The wind blade he formed was different—smaller but denser, compacted into a spinning disk of air that cut like a circular saw. He poured mana into it, focusing on precision rather than power.
With a flick of his wrist, Scias sent the blade flying directly at the serpent's right eye. The projectile struck true, slicing deeply into the gelatinous orb.
The creature's reaction was immediate and violent. It reared back, a shriek of pain erupting from its throat as dark fluid leaked from the damaged eye.
The sound was so piercing that Scias clamped his hands over his ears, momentarily disoriented.
That momentary distraction proved costly.
The serpent, now enraged beyond reason, moved with unexpected speed. Its tail whipped around in a low arc that caught Scias squarely across his already injured chest.
The impact lifted him completely off his feet, hurling him through the air like a toy.
He crashed into the marshy ground twenty paces away, the landing knocking what little breath remained from his lungs.
Mud and water sprayed in all directions as his body landed.
For several heartbeats, Scias couldn't move—couldn't even breathe.

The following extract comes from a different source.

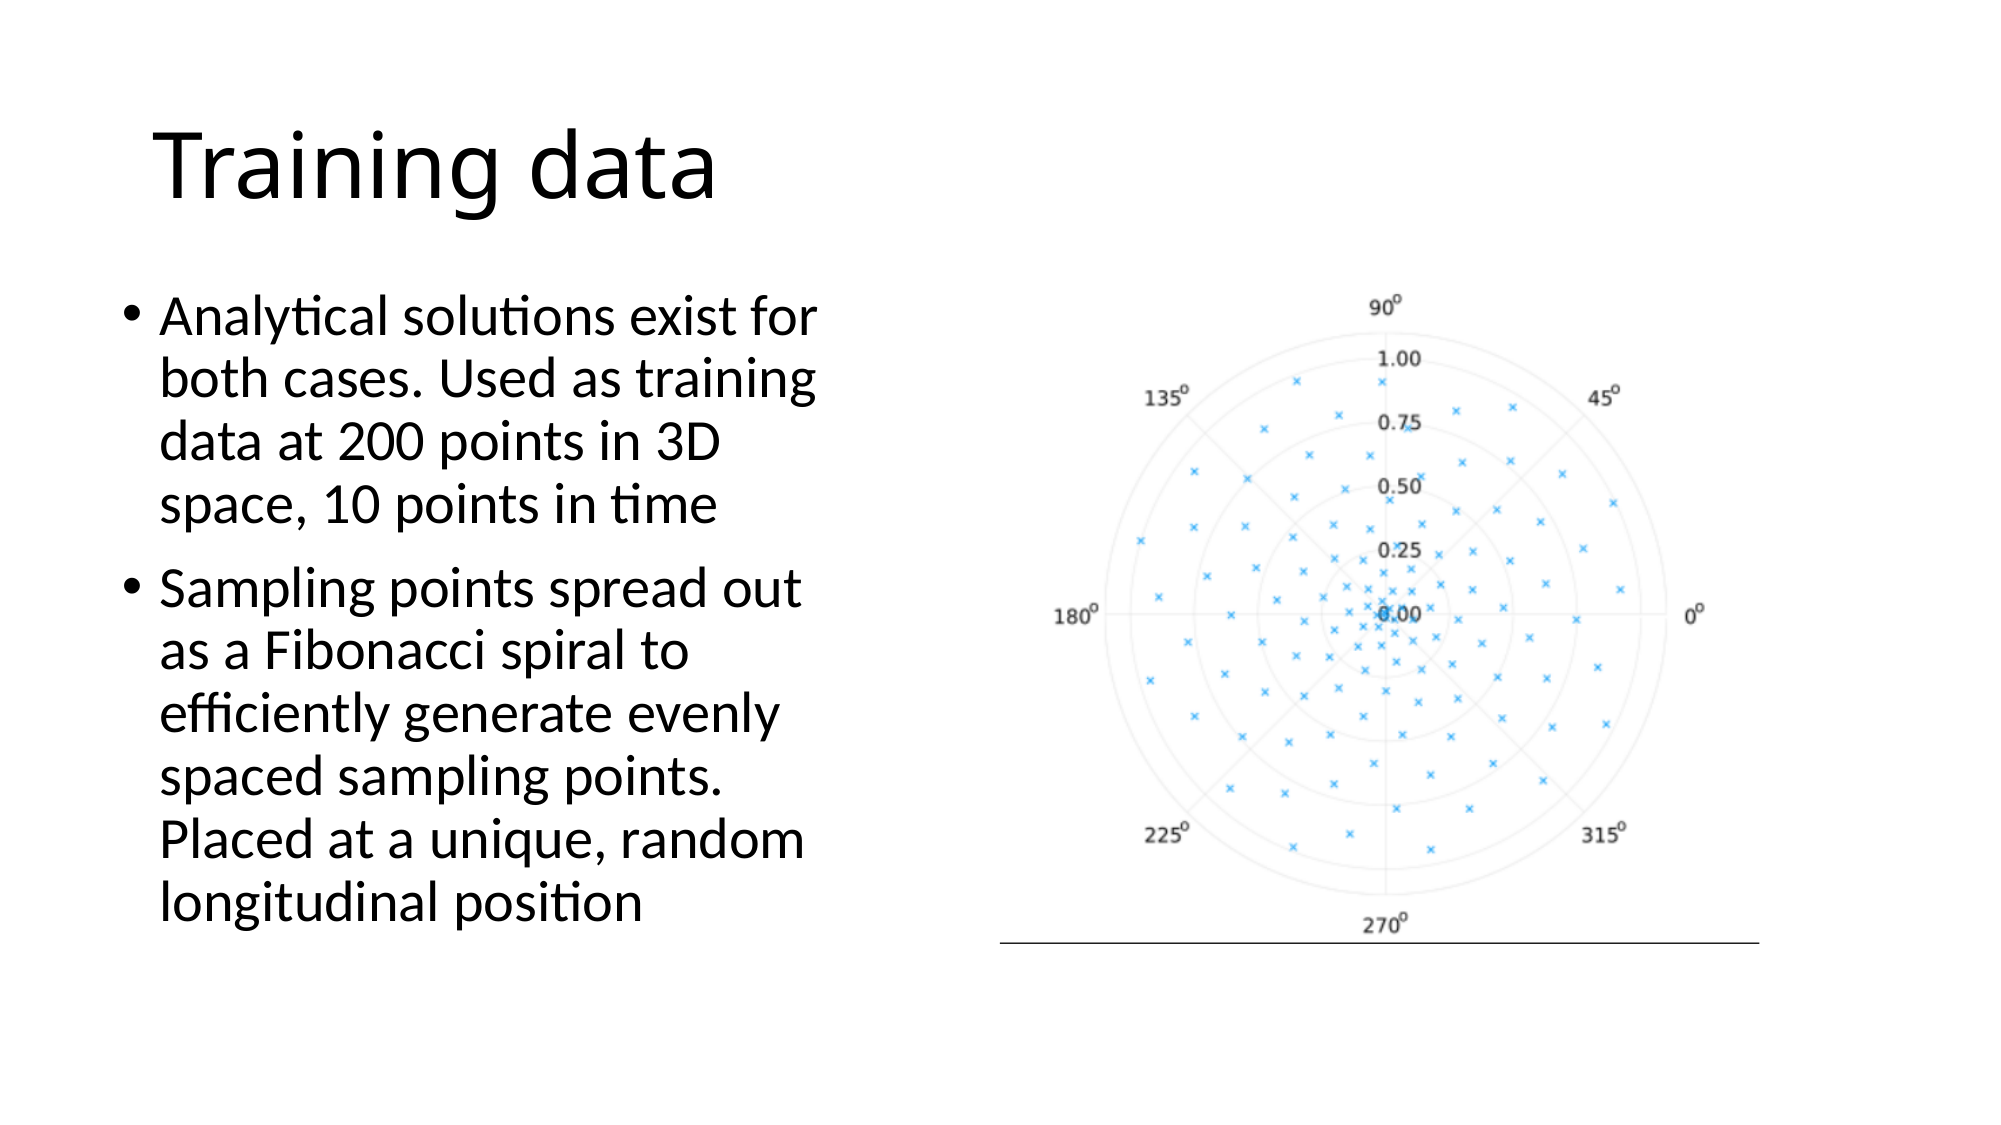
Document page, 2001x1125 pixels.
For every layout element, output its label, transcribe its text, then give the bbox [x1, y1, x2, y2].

His vision tunneled, darkness creeping in from the edges. Through a narrowing field of view, he saw the massive serpent slithering toward him, its damaged eye weeping dark fluid, its movements now erratic with pain and fury.
He commanded his limbs to move—to crawl, to stand, to fight—but his body refused to respond.
The broken ribs shifted with each shallow attempt at breathing, sending pain through his torso.
'Is this the end?' he thought, closing his eyes.